Dire au risque de se contredire, ne se convertir à rien.

25 avril 2012

Le 1er Mai sera son dernier


Un présentateur météo a récemment résumé le climat politique du temps présent : « le front menace » d’où, sans doute, ce printemps électoral pourri.

L’entre-deux-tours de passe-passe illusionne comme une folle entre-deux-guerres : de l’agitation, du faux débat, des invectives qui nourrissent la confrontation et laissent de côté les explosions économico-sociales à venir. Une parenthèse presque ludique avant les attaques sans concession, l’économie et ses impératifs, l’Europe plus incertaine que jamais et les calamités éludées.

Ces jours occultent la réalité lourde et complexe des problèmes à résoudre. L’électorat vient de placer en cinquième position le seul candidat qui rappelait depuis 2007 l’obligation cruciale de désendetter les finances publiques. Prime aux candidats-autruches qui se concentrent sur la stratégie politicienne, sur des polémiques dérisoires et sur les reports de voix à obtenir, laissant dans le brouillard la qualité intrinsèque d’un projet quinquennal et d’un dessein crédible. La France, ballotée d’un bouc émissaire l’autre, vogue bien loin des nécessités fondamentales.

Après l’inutile série du premier acte (halal, permis à points, etc.), le vote des étrangers et la qualité des travailleurs défilant le 1er Mai concentrent l’énergie de la parole des deux finalistes. Tout ça pour transformer la fête du travail en terrain de concurrence des chapelles politico-syndicales. Minable.
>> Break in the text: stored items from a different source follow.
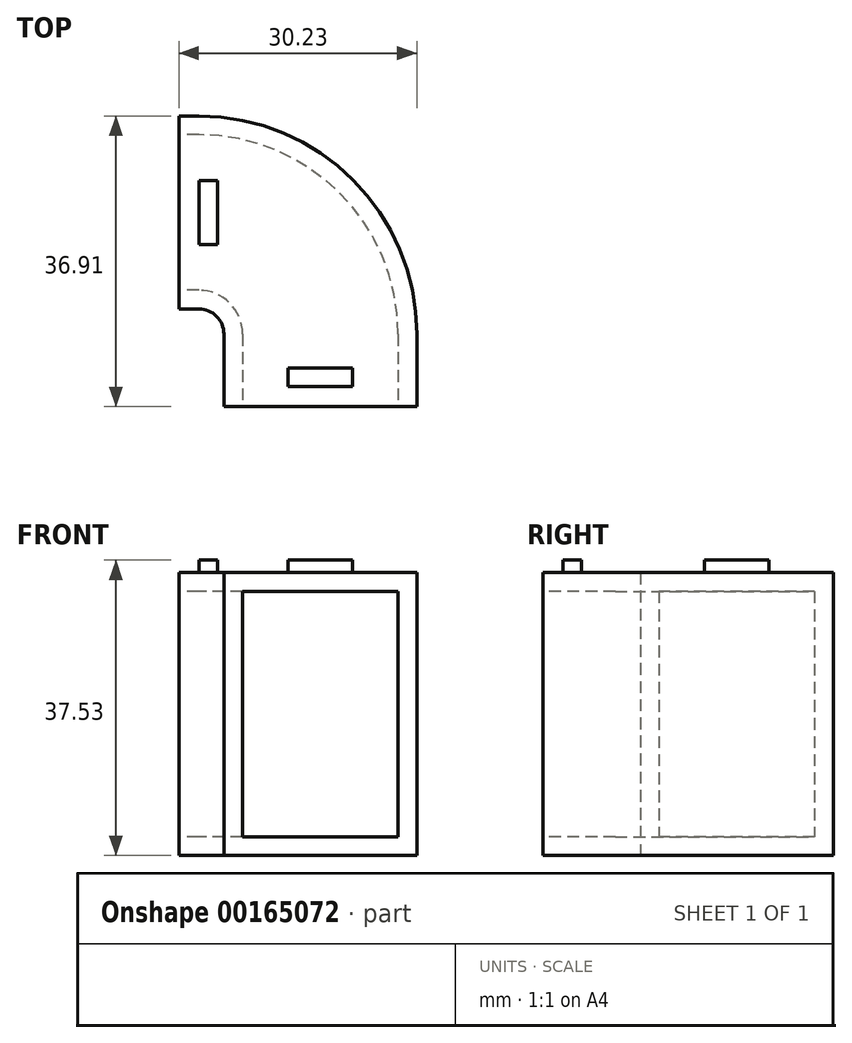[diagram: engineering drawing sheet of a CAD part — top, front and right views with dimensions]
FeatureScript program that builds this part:
annotation { "Feature Type Name" : "Feature", "Feature Type Description" : "" }
export const myFeature = defineFeature(function(context is Context, id is Id, definition is map)
    precondition{}
    {
        {
            var Q0;
            Q0=qCreatedBy(makeId("Top.planeOp"),FACE);
            var sketch = newSketch(context, id + "F0", { "sketchPlane" : qUnion([Q0])});
            skLineSegment(sketch, "E0.bottom", {"start": v(0, 0) * mm, "end": v(-2.54, 0) * mm});
            skLineSegment(sketch, "E0.top", {"start": v(0, -24.52) * mm, "end": v(-2.54, -24.52) * mm});
            skLineSegment(sketch, "E0.left", {"start": v(0, 0) * mm, "end": v(0, -24.52) * mm, "construction": true});
            skLineSegment(sketch, "E0.right", {"start": v(-2.54, 0) * mm, "end": v(-2.54, -24.52) * mm});
            skArc(sketch, "E1", {"start": v(3.18, -27.7) * mm, "mid": v(2.25, -25.45) * mm, "end": v(0, -24.52) * mm});
            skArc(sketch, "E2", {"start": v(27.7, -27.7) * mm, "mid": v(19.58, -8.11) * mm, "end": v(0, 0) * mm});
            skLineSegment(sketch, "E3.bottom", {"start": v(3.18, -27.7) * mm, "end": v(27.7, -27.7) * mm, "construction": true});
            skLineSegment(sketch, "E3.top", {"start": v(3.18, -36.9) * mm, "end": v(27.7, -36.9) * mm});
            skLineSegment(sketch, "E3.left", {"start": v(3.18, -27.7) * mm, "end": v(3.18, -36.9) * mm});
            skLineSegment(sketch, "E3.right", {"start": v(27.7, -27.7) * mm, "end": v(27.7, -36.9) * mm});
            skSolve(sketch);
        }
        {
            var Q0;
            Q0 = qSketchRegion(id + "F0", true);
            extrude(context, id + "F1", {"entities" : qUnion([Q0]), "depth" : 35.94 * mm});
        }
        {
            var Q0;
            Q0=makeQuery(id+"F1.opExtrude","SWEPT_FACE",FACE,{"disambiguationData":[OSD([sQuery(id+"F0.wireOp",EDGE,"E0.right")])]});
            shell(context, id + "F2", {"entities" : qUnion([Q0]), "thickness" : 2.38 * mm});
        }
        {
            var Q0;
            Q0=makeQuery(id+"F1.opExtrude","SWEPT_FACE",FACE,{"disambiguationData":[OSD([sQuery(id+"F0.wireOp",EDGE,"E3.top")])]});
            var sketch = newSketch(context, id + "F3", { "sketchPlane" : qUnion([Q0])});
            skLineSegment(sketch, "E4.bottom", {"start": v(3.18, 35.94) * mm, "end": v(5.56, 35.94) * mm, "construction": true});
            skLineSegment(sketch, "E4.top", {"start": v(3.18, 33.56) * mm, "end": v(5.56, 33.56) * mm, "construction": true});
            skLineSegment(sketch, "E4.left", {"start": v(3.18, 35.94) * mm, "end": v(3.18, 33.56) * mm, "construction": true});
            skLineSegment(sketch, "E4.right", {"start": v(5.56, 35.94) * mm, "end": v(5.56, 33.56) * mm, "construction": true});
            skLineSegment(sketch, "E5.bottom", {"start": v(27.7, 0) * mm, "end": v(25.31, 0) * mm, "construction": true});
            skLineSegment(sketch, "E5.top", {"start": v(27.7, 2.38) * mm, "end": v(25.31, 2.38) * mm, "construction": true});
            skLineSegment(sketch, "E5.left", {"start": v(27.7, 0) * mm, "end": v(27.7, 2.38) * mm, "construction": true});
            skLineSegment(sketch, "E5.right", {"start": v(25.31, 0) * mm, "end": v(25.31, 2.38) * mm, "construction": true});
            skLineSegment(sketch, "E6.bottom", {"start": v(5.56, 33.56) * mm, "end": v(25.31, 33.56) * mm});
            skLineSegment(sketch, "E6.top", {"start": v(5.56, 2.38) * mm, "end": v(25.31, 2.38) * mm});
            skLineSegment(sketch, "E6.left", {"start": v(5.56, 33.56) * mm, "end": v(5.56, 2.38) * mm});
            skLineSegment(sketch, "E6.right", {"start": v(25.31, 33.56) * mm, "end": v(25.31, 2.38) * mm});
            skSolve(sketch);
        }
        {
            var Q0;
            Q0 = qSketchRegion(id + "F3", true);
            extrude(context, id + "F4", {"entities" : qUnion([Q0]), "operationType" : NewBodyOperationType.REMOVE, "oppositeDirection" : true, "depth" : 2.38 * mm});
        }
        {
            var Q0;
            Q0=makeQuery(id+"F1.opExtrude","CAP_FACE",FACE,{"disambiguationData":[OSD([sQuery(id+"F0.wireOp",EDGE,"E0.bottom"),sQuery(id+"F0.wireOp",EDGE,"E0.top"),sQuery(id+"F0.wireOp",EDGE,"E0.right"),sQuery(id+"F0.wireOp",EDGE,"E1"),sQuery(id+"F0.wireOp",EDGE,"E2"),sQuery(id+"F0.wireOp",EDGE,"E3.top"),sQuery(id+"F0.wireOp",EDGE,"E3.left"),sQuery(id+"F0.wireOp",EDGE,"E3.right")])],"isStart":false});
            var sketch = newSketch(context, id + "F5", { "sketchPlane" : qUnion([Q0])});
            skLineSegment(sketch, "E7.bottom", {"start": v(0, -8.17) * mm, "end": v(2.38, -8.17) * mm});
            skLineSegment(sketch, "E7.top", {"start": v(0, -16.35) * mm, "end": v(2.38, -16.35) * mm});
            skLineSegment(sketch, "E7.left", {"start": v(0, -8.17) * mm, "end": v(0, -16.35) * mm});
            skLineSegment(sketch, "E7.right", {"start": v(2.38, -8.17) * mm, "end": v(2.38, -16.35) * mm});
            skLineSegment(sketch, "E8", {"start": v(0, 0) * mm, "end": v(0, -8.17) * mm, "construction": true});
            skLineSegment(sketch, "E9", {"start": v(0, -24.52) * mm, "end": v(0, -16.35) * mm, "construction": true});
            skLineSegment(sketch, "E10", {"start": v(15.43, -36.9) * mm, "end": v(15.43, -34.37) * mm, "construction": true});
            skLineSegment(sketch, "E11.bottom", {"start": v(11.35, -31.99) * mm, "end": v(19.52, -31.99) * mm});
            skLineSegment(sketch, "E11.top", {"start": v(11.35, -34.37) * mm, "end": v(19.52, -34.37) * mm});
            skLineSegment(sketch, "E11.left", {"start": v(11.35, -31.99) * mm, "end": v(11.35, -34.37) * mm});
            skLineSegment(sketch, "E11.right", {"start": v(19.52, -31.99) * mm, "end": v(19.52, -34.37) * mm});
            skSolve(sketch);
        }
        {
            var Q0;
            Q0 = qSketchRegion(id + "F5", true);
            extrude(context, id + "F6", {"entities" : qUnion([Q0]), "operationType" : NewBodyOperationType.ADD, "depth" : 1.59 * mm});
        }
    });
Un peu comme la paternité de cette date que les uns revendiquent comme ayant sa source dans l’Internationale communiste et que les autres rattachent sans l’avouer à la France de Vichy (une Saint-Philippe pour fêter et le travail et Pétain). Raté ! Il faut aller chez les Yankees, en 1886, pour dénicher les racines du combat pour un monde du travail amélioré. Avec la fusillade de Haymarket à Chicago contre ceux qui revendiquaient les huit heures (de travail, de sommeil et de loisir), les premiers martyrs ouvriers sont américains. La IIème Internationale sise à Paris pour le centenaire de la Révolution française ne fera que s’approprier une rébellion née aux États-Unis. Les neuf morts à Fourmies, le 1er Mai 1890, ne seront qu’un écho aux pendaisons des rebelles outre-atlantique.

En attendant le 21 Juin, la saison reste fraîche et les cieux couverts par des fronts persistants.